6/1/20

Me, Groucho, and Job Searches




I found it in a box of old things: a picture of a younger me brandishing a fake cigar and wearing a Groucho Marx nose, glasses, and mustache ensemble. Unusual? Not really. The plastic Groucho face remains a popular novelty item. I didn’t look a thing like Groucho, but if anyone had the right to wear it, it was I. Groucho, was and remains one of my idols.

What marked this decades-old fading black and white photo as significant was its purpose. It was my “official” portrait for a job application. I bet you’re wondering what sort of job required such a shot. Comedy club? Traveling circus? Sales promotion? Nope. It was for a high school teaching job I knew I didn’t want and, yes, I will explain. The following is a (mostly) true story.

You may have noticed that COVID-19 has left the economy in shambles. It’s going to get much worse, and this saddens me because I thought I had already lived through what would be the worst financial crisis of my lifetime. I mean the one in the 1970s, not the one from 2011-16 that gets mislabeled the “Great Recession.” Let me assure you, the 1970s downturn was bleaker. It started with the first OPEC oil boycott in 1973 and, though it had brief breaks, lasted well into the 1980s and didn’t really break until early 1992. (Ask me about Reaganomics and I’ll fill you in on why it’s a myth.)

I had the misfortune to graduate from college in the midst of the 1970s muck. I was lucky enough to ditch my retail job, but unlucky to get hired as a juvenile probation officer. What I wanted to do was teach students, not bust them. History jobs are hard to secure today; in the 1970s, you couldn’t buy one, though I tried to do exactly that. We’d like to believe that hard times bring out the best in human beings. Actually, they tend to encourage pirates. In my case, the scurvy dogs masqueraded as an employment agency that found openings and, if you secured one of their leads, you agreed to dump 10% of your salary for the first three years into their treasure chest. You also had to apply for each lead they sent you, or they would stop looking.  

I should have known better, but I dutifully tossed resumes into several rings already mounded knee-deep. Then came the one that sent me over the edge: an opening at a rightwing Christian academy. We’re talking mouth-breathers and fire-eaters, not gentlefolk and do-gooders. I no longer remember where it was. Tallahassee sticks in my brain, but so does Georgia. What to do? When reason fails, try sabotage.

Take the application. Please. It went (more or less) like this:

            Q: Do you accept Jesus Christ as your personal savior?   A: I thought he was supposed to redeem all of humanity, not just me.

            Q: Do you drink?  A: Not much, but I’m open to suggestions.

            Q: Do you smoke? A: No, the cigar is made of rubber. (See attached photo)
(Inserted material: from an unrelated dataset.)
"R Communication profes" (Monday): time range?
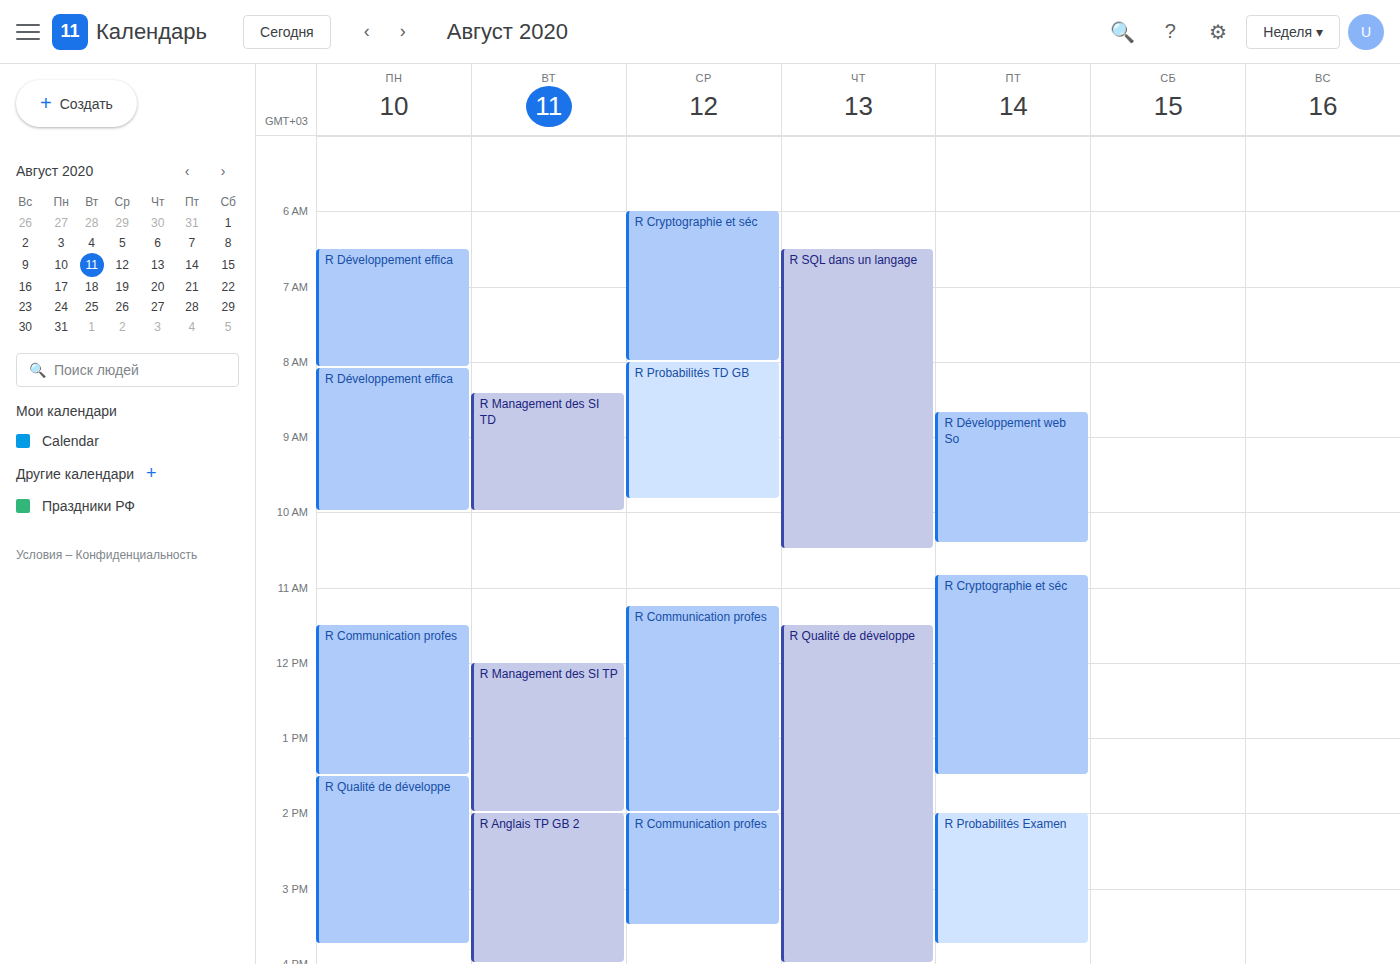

            Q: Do you dance?  A: Not very well, I’m told.

            Q: Do you go to movies? A: Yes, but I’m rather picky about what I see.

            Q: What are your views on pornography? A: The same as Justice John Marshall Harlan. I don’t know what it is, but I know it when I see it.
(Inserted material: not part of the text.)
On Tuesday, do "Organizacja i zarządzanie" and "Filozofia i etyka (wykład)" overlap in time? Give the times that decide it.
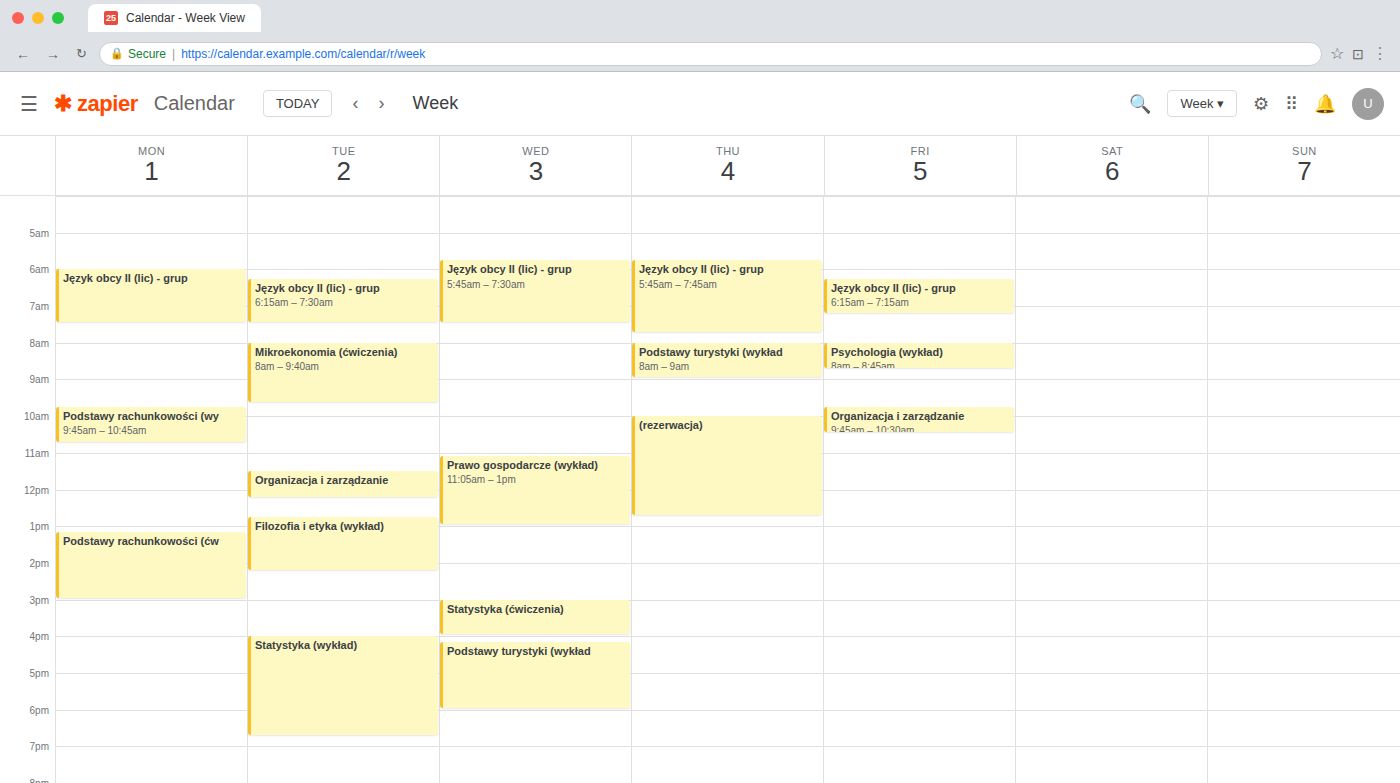
"Organizacja i zarządzanie" ends at 12:15 PM and "Filozofia i etyka (wykład)" starts at 12:45 PM -- no overlap.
            Q: Do you believe in original sin? A: No. It appears to me that people just keep committing the same ones over and over. I can’t recall seeing an original one.      

            Q: Do you believe in premarital intercourse? A: It totally depends on the young lady in question. (Had I really been honest, I might have made some reference to demand outstripping supply!)

There were some theological questions that allowed me to be more seriously argumentative, but the application ended with this: Attach a recent photograph of yourself. It didn’t occur to me until years later that they probably wanted to make sure I wasn’t black, but you know what I did. I wanted to make absolutely certain that I had a less than zero chance of being interviewed!

So I went back to the social work job I so desperately wished to leave. As most of you know, my tale has a happy ending. I got married, Emily and I moved to Vermont, and I got my first teaching gig at a place the pirates had never ventured. If you are one of my former students (at any level) and think I helped with your education, don’t thank me. Thank Groucho.